Uma manhã que se veste de silêncio onde caminhos se abrem, sorri devagar a vanguarda olhando de soslaio o caminhar desejoso de caminhantes em busca de vida e tempo.
Todas as manhãs são rompidas do afago doce de uma noite bem-vinda, ida dos solavancos trémulos e sinuosos de um dia corrido entre afazeres e deveres, entre o descanso guerreiro e o artista sentado na bermuda dos lenços içados à vitória do corpo.
Olho os arranha-céus espalhados bem perto do mar num descanso de heróis mutantes, o brilho dos silêncios na azáfama crescente de olhos virados de frente acompanhando o tempo, o esquiço da verdade, da vontade, do querer, da partilha entre vida e vivência, da melancolia absorvida por entre os restos criados bem dentro de nós para vencermos o dilúvio e a vontade inócua de parar entre duas avenidas e com um sorriso descalço.

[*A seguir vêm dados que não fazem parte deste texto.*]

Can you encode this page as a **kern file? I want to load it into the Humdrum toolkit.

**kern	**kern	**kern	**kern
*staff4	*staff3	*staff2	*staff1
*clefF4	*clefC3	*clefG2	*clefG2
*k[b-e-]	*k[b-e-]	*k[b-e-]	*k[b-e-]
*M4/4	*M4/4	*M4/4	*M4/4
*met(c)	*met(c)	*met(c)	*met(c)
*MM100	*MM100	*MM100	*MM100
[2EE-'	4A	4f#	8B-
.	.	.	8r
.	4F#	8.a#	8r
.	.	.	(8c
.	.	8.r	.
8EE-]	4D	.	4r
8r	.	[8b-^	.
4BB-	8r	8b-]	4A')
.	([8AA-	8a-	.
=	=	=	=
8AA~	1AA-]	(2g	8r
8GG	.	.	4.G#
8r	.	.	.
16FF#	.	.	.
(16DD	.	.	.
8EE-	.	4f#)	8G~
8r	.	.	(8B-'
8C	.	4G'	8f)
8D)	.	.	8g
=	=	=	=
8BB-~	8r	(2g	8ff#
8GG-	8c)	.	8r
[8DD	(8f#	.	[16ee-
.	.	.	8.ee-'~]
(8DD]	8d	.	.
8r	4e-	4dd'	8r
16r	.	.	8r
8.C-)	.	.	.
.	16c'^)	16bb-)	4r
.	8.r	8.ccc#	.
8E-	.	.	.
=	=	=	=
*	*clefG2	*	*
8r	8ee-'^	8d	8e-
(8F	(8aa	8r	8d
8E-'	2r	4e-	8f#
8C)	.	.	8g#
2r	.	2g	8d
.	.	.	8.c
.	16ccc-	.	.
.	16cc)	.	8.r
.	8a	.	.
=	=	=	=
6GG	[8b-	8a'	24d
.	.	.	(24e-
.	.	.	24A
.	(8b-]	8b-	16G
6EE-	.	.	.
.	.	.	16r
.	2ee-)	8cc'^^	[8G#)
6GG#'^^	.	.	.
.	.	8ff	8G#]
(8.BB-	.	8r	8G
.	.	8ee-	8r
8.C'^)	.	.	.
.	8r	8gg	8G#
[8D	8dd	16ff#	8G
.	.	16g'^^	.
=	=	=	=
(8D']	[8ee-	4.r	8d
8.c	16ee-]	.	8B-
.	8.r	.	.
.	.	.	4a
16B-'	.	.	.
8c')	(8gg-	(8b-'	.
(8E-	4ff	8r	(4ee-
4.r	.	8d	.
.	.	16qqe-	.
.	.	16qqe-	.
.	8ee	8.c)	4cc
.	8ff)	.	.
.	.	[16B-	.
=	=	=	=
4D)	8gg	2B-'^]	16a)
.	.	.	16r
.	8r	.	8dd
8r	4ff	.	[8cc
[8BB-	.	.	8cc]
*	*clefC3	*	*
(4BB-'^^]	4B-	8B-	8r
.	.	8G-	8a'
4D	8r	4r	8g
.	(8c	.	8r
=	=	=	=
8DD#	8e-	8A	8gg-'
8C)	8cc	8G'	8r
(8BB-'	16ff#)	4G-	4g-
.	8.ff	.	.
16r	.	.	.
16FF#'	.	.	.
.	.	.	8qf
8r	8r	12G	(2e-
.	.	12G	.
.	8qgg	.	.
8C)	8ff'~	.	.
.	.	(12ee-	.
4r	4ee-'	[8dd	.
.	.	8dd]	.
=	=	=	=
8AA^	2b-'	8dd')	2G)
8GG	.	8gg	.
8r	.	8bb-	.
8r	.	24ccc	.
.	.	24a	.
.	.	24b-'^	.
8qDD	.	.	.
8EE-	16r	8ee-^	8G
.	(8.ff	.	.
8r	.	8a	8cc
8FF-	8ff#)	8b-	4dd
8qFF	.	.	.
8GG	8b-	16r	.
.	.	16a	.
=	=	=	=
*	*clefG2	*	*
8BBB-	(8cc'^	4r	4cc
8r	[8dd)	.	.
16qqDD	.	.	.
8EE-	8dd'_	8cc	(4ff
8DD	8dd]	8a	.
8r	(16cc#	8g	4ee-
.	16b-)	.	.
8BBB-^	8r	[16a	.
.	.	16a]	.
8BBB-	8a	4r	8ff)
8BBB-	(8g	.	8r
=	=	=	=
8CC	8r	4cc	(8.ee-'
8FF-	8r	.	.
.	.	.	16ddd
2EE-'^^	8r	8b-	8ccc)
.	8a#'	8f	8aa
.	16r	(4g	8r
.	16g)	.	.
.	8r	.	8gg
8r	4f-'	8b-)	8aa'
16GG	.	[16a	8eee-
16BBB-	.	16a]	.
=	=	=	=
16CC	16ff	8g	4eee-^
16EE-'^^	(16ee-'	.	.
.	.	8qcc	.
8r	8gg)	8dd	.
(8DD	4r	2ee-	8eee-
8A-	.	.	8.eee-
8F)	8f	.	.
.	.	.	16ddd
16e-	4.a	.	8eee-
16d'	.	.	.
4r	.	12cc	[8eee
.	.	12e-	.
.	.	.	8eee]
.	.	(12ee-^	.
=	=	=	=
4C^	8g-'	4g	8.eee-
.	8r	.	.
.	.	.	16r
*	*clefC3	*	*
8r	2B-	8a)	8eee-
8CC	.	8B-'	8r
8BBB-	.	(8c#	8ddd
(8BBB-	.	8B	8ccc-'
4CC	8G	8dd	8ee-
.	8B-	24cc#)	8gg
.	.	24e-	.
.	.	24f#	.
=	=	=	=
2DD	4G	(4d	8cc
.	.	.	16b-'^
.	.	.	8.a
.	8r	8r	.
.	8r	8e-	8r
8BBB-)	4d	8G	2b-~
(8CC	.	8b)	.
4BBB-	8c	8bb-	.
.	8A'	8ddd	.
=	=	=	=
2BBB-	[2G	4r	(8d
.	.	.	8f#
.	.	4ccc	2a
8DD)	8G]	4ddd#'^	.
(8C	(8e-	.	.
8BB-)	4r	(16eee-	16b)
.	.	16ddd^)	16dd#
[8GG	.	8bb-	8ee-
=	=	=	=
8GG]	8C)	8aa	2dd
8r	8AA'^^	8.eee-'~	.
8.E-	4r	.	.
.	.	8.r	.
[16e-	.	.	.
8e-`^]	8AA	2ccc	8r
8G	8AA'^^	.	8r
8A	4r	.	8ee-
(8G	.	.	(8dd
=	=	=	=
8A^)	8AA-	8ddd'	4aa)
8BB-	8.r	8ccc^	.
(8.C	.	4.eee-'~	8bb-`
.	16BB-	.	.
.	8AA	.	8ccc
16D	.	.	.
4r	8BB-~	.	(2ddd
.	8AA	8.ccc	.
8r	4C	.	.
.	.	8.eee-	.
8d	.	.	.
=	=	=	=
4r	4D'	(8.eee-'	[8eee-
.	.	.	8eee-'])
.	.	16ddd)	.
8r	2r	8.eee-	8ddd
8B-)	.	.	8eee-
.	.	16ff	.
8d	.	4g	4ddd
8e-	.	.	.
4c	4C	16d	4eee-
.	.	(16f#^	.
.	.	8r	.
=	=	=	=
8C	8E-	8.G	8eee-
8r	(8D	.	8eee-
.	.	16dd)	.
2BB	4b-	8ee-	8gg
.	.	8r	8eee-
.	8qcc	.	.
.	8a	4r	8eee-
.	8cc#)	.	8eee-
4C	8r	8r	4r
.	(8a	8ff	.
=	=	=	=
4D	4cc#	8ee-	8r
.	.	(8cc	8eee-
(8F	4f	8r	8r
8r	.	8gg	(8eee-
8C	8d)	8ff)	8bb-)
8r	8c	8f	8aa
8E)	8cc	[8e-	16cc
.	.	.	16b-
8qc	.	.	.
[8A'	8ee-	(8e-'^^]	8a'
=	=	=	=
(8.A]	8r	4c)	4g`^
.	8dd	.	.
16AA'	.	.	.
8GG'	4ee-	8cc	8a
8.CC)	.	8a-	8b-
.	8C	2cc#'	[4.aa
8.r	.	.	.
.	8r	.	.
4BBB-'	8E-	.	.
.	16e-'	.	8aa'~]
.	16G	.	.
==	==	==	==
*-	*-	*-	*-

Os parentes à nossa volta celebramos a vida, o tempo cresce a cada instante e felizes espalhamos alegria numa sala enorme onde todos, para que sigamos entre canções e arte a melodia da existência.
Crescemos todos os dias e em cada um deles o sentimento de vitória alcançado sem sombras nem arrepios, sorve-se o calor e bebe-se vida, encanta-se a alegria que nos pertence ao longo de uma vida longa beijando cada azulejo das paredes da nossa felicidade.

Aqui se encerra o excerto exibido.